The Life Cycle of a Silk Scarf

I get asked a lot about how my silk scarves are actually made; it’s seems like magic when an artwork is transferred to such a beautiful fabric and it baffles many people.


I’ve spent many years researching and sourcing the globe for the perfect digital printer, one who has the skill, passion and enthusiasm for creating the perfect crisp print of my work. I’ve had many samples back from Australia, India, China, Bangladesh and Indonesia and although most are beautiful (but wow there have been some disasters!) they fall short of my vision for the ultimate digital silk print.


Some were perfectly printed but the hems were crappy, many were on very average quality silk, some were just too expensive to wholesale. Some laughed at me when I asked for editions of only 20 (“What do you mean 20 thousand?”…ummm, no, like 20 scarves.) Sadly, some were from mills where the boss couldn’t give me any proof of the safety and welfare of their staff. All these failed samples were lessons that made me more determined to find an ethical textile mill that cared about quality over quantity.

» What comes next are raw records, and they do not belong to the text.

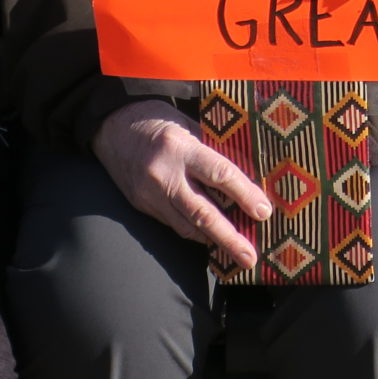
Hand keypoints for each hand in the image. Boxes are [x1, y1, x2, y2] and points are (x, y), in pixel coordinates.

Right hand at [92, 100, 274, 270]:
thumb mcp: (189, 125)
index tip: (264, 212)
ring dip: (213, 243)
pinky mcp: (142, 206)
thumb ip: (213, 150)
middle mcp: (164, 175)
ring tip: (236, 255)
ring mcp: (150, 194)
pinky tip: (210, 240)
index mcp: (181, 147)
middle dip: (229, 238)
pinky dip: (194, 234)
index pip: (219, 174)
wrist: (113, 128)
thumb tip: (248, 175)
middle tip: (250, 257)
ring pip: (186, 226)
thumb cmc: (159, 121)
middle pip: (202, 212)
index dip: (244, 195)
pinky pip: (173, 224)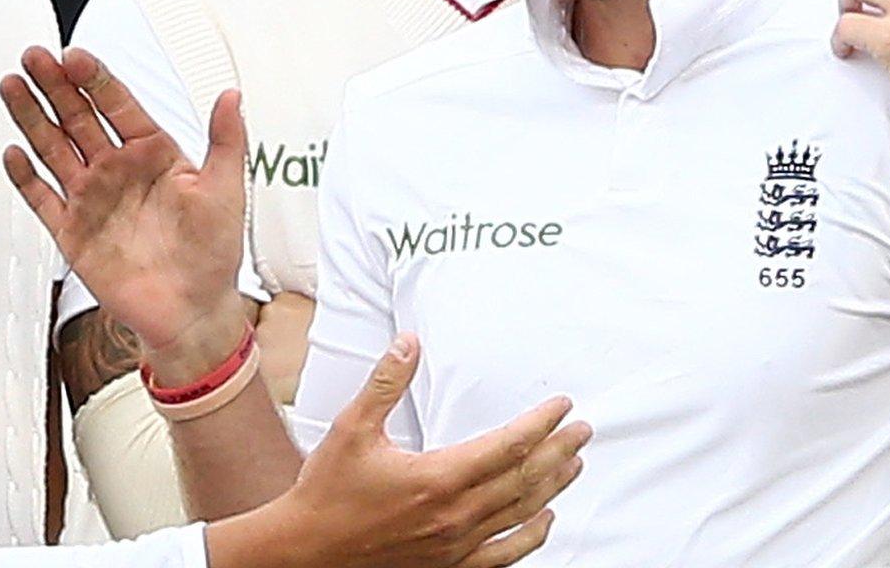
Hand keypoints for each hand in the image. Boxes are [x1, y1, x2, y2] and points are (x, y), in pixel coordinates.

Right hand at [1, 46, 247, 380]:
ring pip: (54, 148)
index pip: (119, 105)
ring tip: (13, 85)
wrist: (192, 310)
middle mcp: (118, 170)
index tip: (76, 56)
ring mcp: (92, 198)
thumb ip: (226, 140)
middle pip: (79, 118)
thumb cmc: (213, 252)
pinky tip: (13, 152)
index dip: (96, 80)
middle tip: (34, 57)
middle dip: (55, 86)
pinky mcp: (73, 232)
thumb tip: (232, 95)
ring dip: (33, 117)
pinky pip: (43, 198)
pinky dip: (26, 176)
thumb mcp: (226, 189)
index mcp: (154, 154)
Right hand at [265, 336, 587, 567]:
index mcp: (438, 477)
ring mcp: (455, 546)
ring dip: (552, 487)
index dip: (541, 424)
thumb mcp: (352, 428)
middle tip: (583, 430)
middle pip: (524, 479)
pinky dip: (531, 538)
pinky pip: (502, 555)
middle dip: (558, 451)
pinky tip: (545, 521)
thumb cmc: (327, 492)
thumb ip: (385, 383)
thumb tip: (408, 343)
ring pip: (520, 514)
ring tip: (574, 465)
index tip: (562, 406)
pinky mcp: (448, 566)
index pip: (508, 445)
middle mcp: (455, 515)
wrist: (306, 551)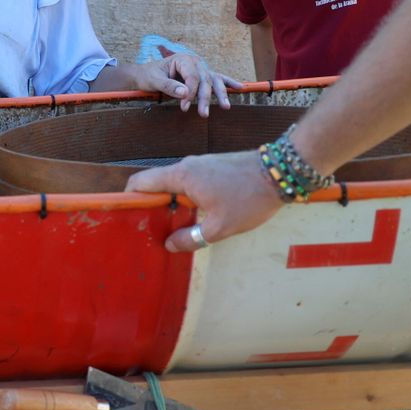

Finally, when all hope was lost in a sea of expensive smudged silk, along came my amazing Mill in China and we have been working together ever since! After a fun but somewhat awkward lost in translation lunch of delicious unidentifiable animal in Hong Kong, much present swapping and business card admiring, we solidified a relationship which for my small brand is worth it’s weight in gold. You see, for me, the most important criteria is that the mill is ethical, pays their employees properly, has rigorous health and safety standards, not to mention awesome skills.


So, the magic bit: I start with a random vague idea of what I might like to wear on a scarf myself. I occasionally look at trend forecasts but my scarves don’t adhere to fashion, as I’d like them to be considered timeless. I wouldn’t stop looking at an artwork because it’s not the “in” colour, which is how I see my scarves.


Much photoshopping and drawing and scanning later, I sit with the artwork for a few weeks to make sure I’m still happy with it and it’s not a strange late night aberration. I then print it out twice on paper (one for the Mill, one for my own reference) and send it and the flat digital file to Hong Kong. Two weeks later, the Mill then sends me a sample scarf (a silk print they think is perfect copy of the original printout.) I once asked why I had to supply this colour printout and was told that colours are so changeable on different screens, in different light; it cuts out the guesswork.


And it’s all plain sailing from there! The mill gets to work on my very small order once I’ve approved the sample. They print and hem all the scarves, check and re check for any mistakes or dodgy printing so all I have to do when they arrive at my studio in Sydney is hand number them, box them and write and sign the Certificates of Authenticity.